Charleroi

7 ans de prison requis contre Mohamed pour cette scène de ménage effroyable.

Lorsque Houda appelle la police, le 11 mars 2018, elle est en pleurs, le visage et le corps tuméfiés. Elle peine à raconter ce qui lui est arrivé. La jeune femme accuse Mohamed, le père de sa fille, de l’avoir séquestrée, battue et violée. Immédiatement, les forces de l’ordre bouclent ce quartier de Marchienne-au-Pont et déboulent en force chez l’intéressé qui est ramené au poste.

Houda explique que, la veille, elle s’est rendue chez Mohamed, avec qui elle avait rompu, pour régler un problème de pension alimentaire. "Ils ont bu un verre et il a trouvé sa tenue provocante avant de solliciter une relation sexuelle", précise le parquet à l’audience du tribunal correctionnel de Charleroi devant lequel Mohamed comparaît sous bracelet électronique. "Il l’a jetée au sol et l’a rouée de coups avant de lui arracher ses vêtements et de la violer. Après cela, il l’a encore frappée et l’a empêchée de sortir de l’appartement en plaçant un matelas devant la porte. Ce n’est que le lendemain matin, quand son père est arrivé, qu’il a laissé la victime repartir."
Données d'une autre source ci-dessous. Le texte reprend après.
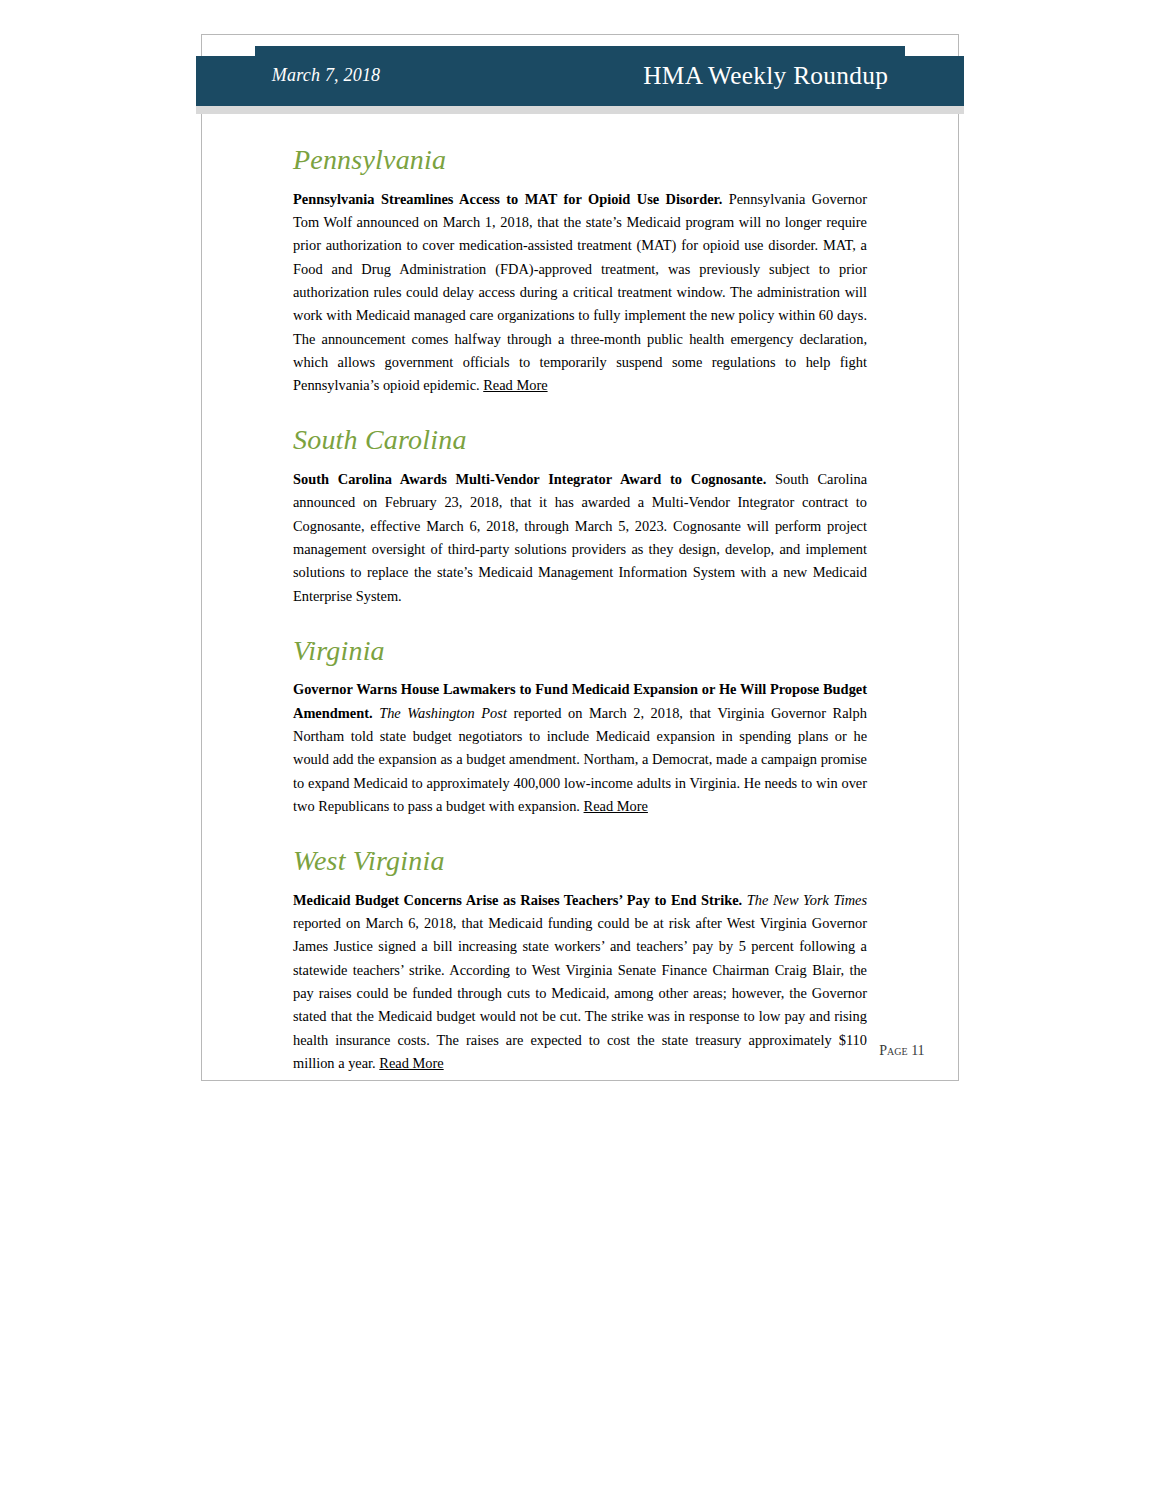March 7, 2018 HMA Weekly Roundup
Pennsylvania
Pennsylvania Streamlines Access to MAT for Opioid Use Disorder. Pennsylvania Governor Tom Wolf announced on March 1, 2018, that the state’s Medicaid program will no longer require prior authorization to cover medication-assisted treatment (MAT) for opioid use disorder. MAT, a Food and Drug Administration (FDA)-approved treatment, was previously subject to prior authorization rules could delay access during a critical treatment window. The administration will work with Medicaid managed care organizations to fully implement the new policy within 60 days. The announcement comes halfway through a three-month public health emergency declaration, which allows government officials to temporarily suspend some regulations to help fight Pennsylvania’s opioid epidemic. Read More
South Carolina
South Carolina Awards Multi-Vendor Integrator Award to Cognosante. South Carolina announced on February 23, 2018, that it has awarded a Multi-Vendor Integrator contract to Cognosante, effective March 6, 2018, through March 5, 2023. Cognosante will perform project management oversight of third-party solutions providers as they design, develop, and implement solutions to replace the state’s Medicaid Management Information System with a new Medicaid Enterprise System.
Virginia
Governor Warns House Lawmakers to Fund Medicaid Expansion or He Will Propose Budget Amendment. The Washington Post reported on March 2, 2018, that Virginia Governor Ralph Northam told state budget negotiators to include Medicaid expansion in spending plans or he would add the expansion as a budget amendment. Northam, a Democrat, made a campaign promise to expand Medicaid to approximately 400,000 low-income adults in Virginia. He needs to win over two Republicans to pass a budget with expansion. Read More
West Virginia
Medicaid Budget Concerns Arise as Raises Teachers’ Pay to End Strike. The New York Times reported on March 6, 2018, that Medicaid funding could be at risk after West Virginia Governor James Justice signed a bill increasing state workers’ and teachers’ pay by 5 percent following a statewide teachers’ strike. According to West Virginia Senate Finance Chairman Craig Blair, the pay raises could be funded through cuts to Medicaid, among other areas; however, the Governor stated that the Medicaid budget would not be cut. The strike was in response to low pay and rising health insurance costs. The raises are expected to cost the state treasury approximately $110 million a year. Read More
Page 11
Les enquêteurs, qui débarquent chez Mohamed, découvrent un string déchiré dans la poubelle. Houda, elle, a la tête au carré et le corps couvert d’ecchymoses. "Ca ne correspond pas aux cinq gifles que vous reconnaissez", lui fait remarquer le juge Gerlache. Mais le prévenu avance sa propre version. "Nous n’étions pas du tout séparés. Ce soir-là, on a fait l’amour "nickel". Puis, elle s’est énervée parce que je ne voulais pas aller lui chercher de la drogue. Elle est devenue hystérique alors je l’ai giflée. Elle a arraché ses vêtements et m’a poursuivie. J’avais peur qu’elle casse tout. C’est pour ça que je l’ai enfermée dans le grenier".

Une vidéo filmée par Mohamed a également été versée au dossier. On y voit Houda se traînant au sol, sans culotte et avec le soutien-gorge déchiré. "J’ai voulu garder des preuves de ce qu’elle faisait", raconte le prévenu. Son avocat, Me Puccini, souligne d’ailleurs que c’est son client qui a révélé l’existence de ce film aux policiers…juste au moment où ceux-ci ont saisi son GSM. Pour le parquet, en revanche, il s’agit tout simplement d’une humiliation supplémentaire.

Selon la magistrate, Mohamed banalise des faits horribles et ne se remet aucunement en question. C’est donc une peine de 7 ans de prison ferme qui a été requise. Me Puccini, lui, estime qu’un doute subsiste quant au viol. "La téléphonie démontre qu’ils étaient toujours ensemble. Ce jour-là, elle le relance et l’insulte par SMS. Le légiste ne trouve pas non plus de traces de violences sexuelles", précise l’avocat qui sollicite l’acquittement pour l’agression sexuelle et demande une peine de travail pour les coups et la détention arbitraire.

"J’ai été battue et violée. On n’est pas à Bagdad, ici. On est en Europe dans un pays de droit. Il m’a traitée comme un animal", a sangloté Houda à l’adresse du tribunal qui rendra sa décision le 5 septembre.